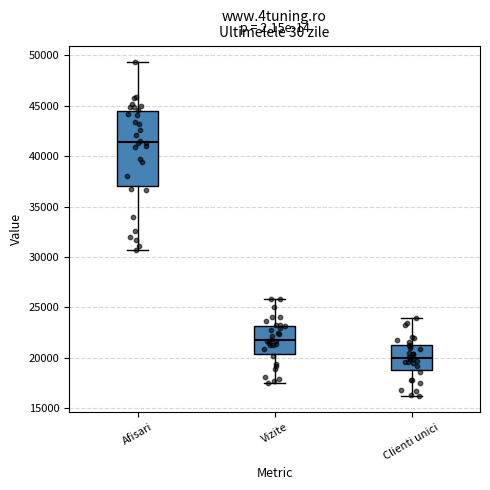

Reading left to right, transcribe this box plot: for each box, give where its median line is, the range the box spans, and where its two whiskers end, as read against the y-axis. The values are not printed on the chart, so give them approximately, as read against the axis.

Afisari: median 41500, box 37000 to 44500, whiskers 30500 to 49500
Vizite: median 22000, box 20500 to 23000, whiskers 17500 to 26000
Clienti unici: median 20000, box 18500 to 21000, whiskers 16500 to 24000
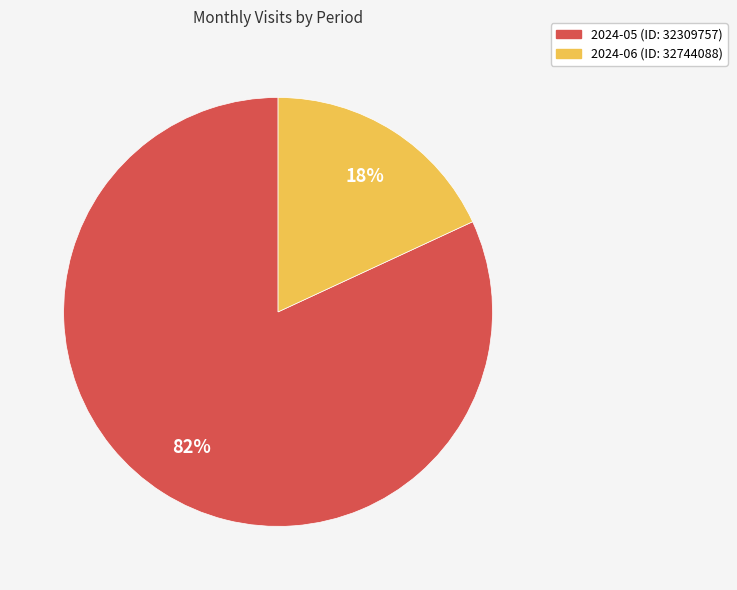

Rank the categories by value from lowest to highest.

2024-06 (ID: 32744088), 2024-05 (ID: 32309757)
■ ■ ■ ■ ■
**Problem description:** Reproduce each of the entries above verbatim, omitting the pictures.

**Finished task:**
Reading left to right, transcribe this box plot: for each box, give where its median line is, the range the box spans, and where its two whiskers end, as read against the y-axis. The values are not printed on the chart, so give them approximately, as read against the axis.

Afisari: median 41500, box 37000 to 44500, whiskers 30500 to 49500
Vizite: median 22000, box 20500 to 23000, whiskers 17500 to 26000
Clienti unici: median 20000, box 18500 to 21000, whiskers 16500 to 24000

Rank the categories by value from lowest to highest.

2024-06 (ID: 32744088), 2024-05 (ID: 32309757)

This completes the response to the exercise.